▸ Job
Transcribe the following excerpt on reinforcement learning value functions in full, reproducing every character as it appears.
━━━━━ Supplied text
This maps naturally to engineering organizations:
- Low \(\gamma\) → optimize quarterly metrics.
- High \(\gamma\) → invest in long-term infrastructure and reliability.
Value Functions
A value function answers: how good is this state?
\[V(s) = \mathbb{E}\left[\sum_{k=0}^{\infty} \gamma^k R_{t+k+1} \;\middle|\; S_t = s\right]\]A state can have immediate reward = 0 yet very high value. In chess, a position may have no immediate reward while being one move away from a forced win.
Reward is a fact. Value is a prediction.
Action-Value Functions
Sometimes we care about specific actions rather than states. This gives us \(Q(s, a)\):
\[Q(s, a) = \mathbb{E}\left[G_t \mid S_t = s, A_t = a\right]\]Example:
Q(s, Attack) = 80
Q(s, Defend) = 30
→ Choose Attack
A policy can be derived directly from Q-values:
\[\pi(s) = \arg\max_a \; Q(s, a)\]Relationship Between V and Q
If we know all Q-values:
\[V(s) = \max_a \; Q(s, a)\]Q-values contain more information than state values — they tell us how good every action is, not just the best achievable value. The chain is:
\[Q\text{-values} \;\rightarrow\; V\text{-values} \;\rightarrow\; \text{Policy}\]Bellman’s Key Insight
The most elegant idea in RL: the value of a state can be expressed recursively.
━━━━━━━━━━
━━━━━ Dataset section
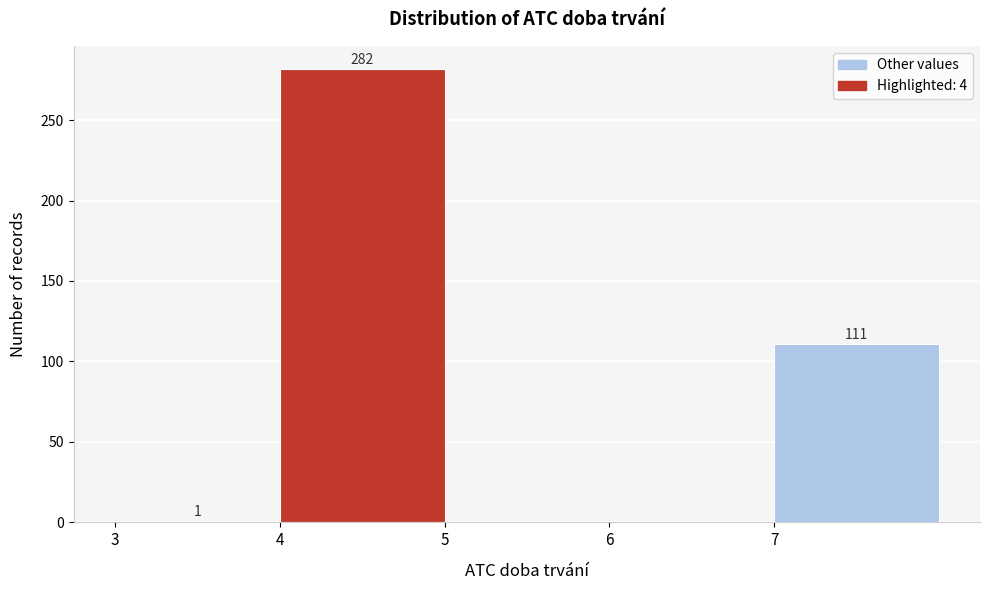

Over which range of the x-axis is the bar tallest?

4 to 5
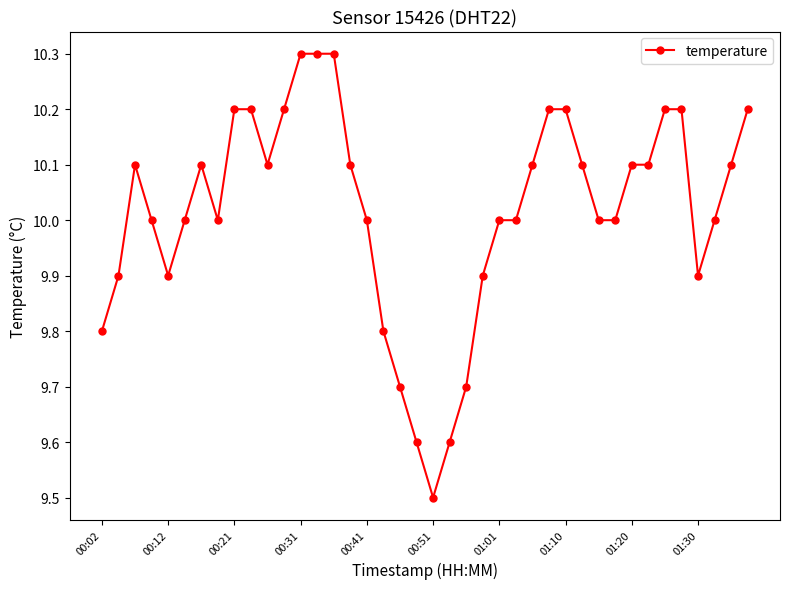

What is the minimum value shown in the chart?

9.5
━━━━━━━━━━
▸ Answer box
This maps naturally to engineering organizations:
- Low \(\gamma\) → optimize quarterly metrics.
- High \(\gamma\) → invest in long-term infrastructure and reliability.
Value Functions
A value function answers: how good is this state?
\[V(s) = \mathbb{E}\left[\sum_{k=0}^{\infty} \gamma^k R_{t+k+1} \;\middle|\; S_t = s\right]\]A state can have immediate reward = 0 yet very high value. In chess, a position may have no immediate reward while being one move away from a forced win.
Reward is a fact. Value is a prediction.
Action-Value Functions
Sometimes we care about specific actions rather than states. This gives us \(Q(s, a)\):
\[Q(s, a) = \mathbb{E}\left[G_t \mid S_t = s, A_t = a\right]\]Example:
Q(s, Attack) = 80
Q(s, Defend) = 30
→ Choose Attack
A policy can be derived directly from Q-values:
\[\pi(s) = \arg\max_a \; Q(s, a)\]Relationship Between V and Q
If we know all Q-values:
\[V(s) = \max_a \; Q(s, a)\]Q-values contain more information than state values — they tell us how good every action is, not just the best achievable value. The chain is:
\[Q\text{-values} \;\rightarrow\; V\text{-values} \;\rightarrow\; \text{Policy}\]Bellman’s Key Insight
The most elegant idea in RL: the value of a state can be expressed recursively.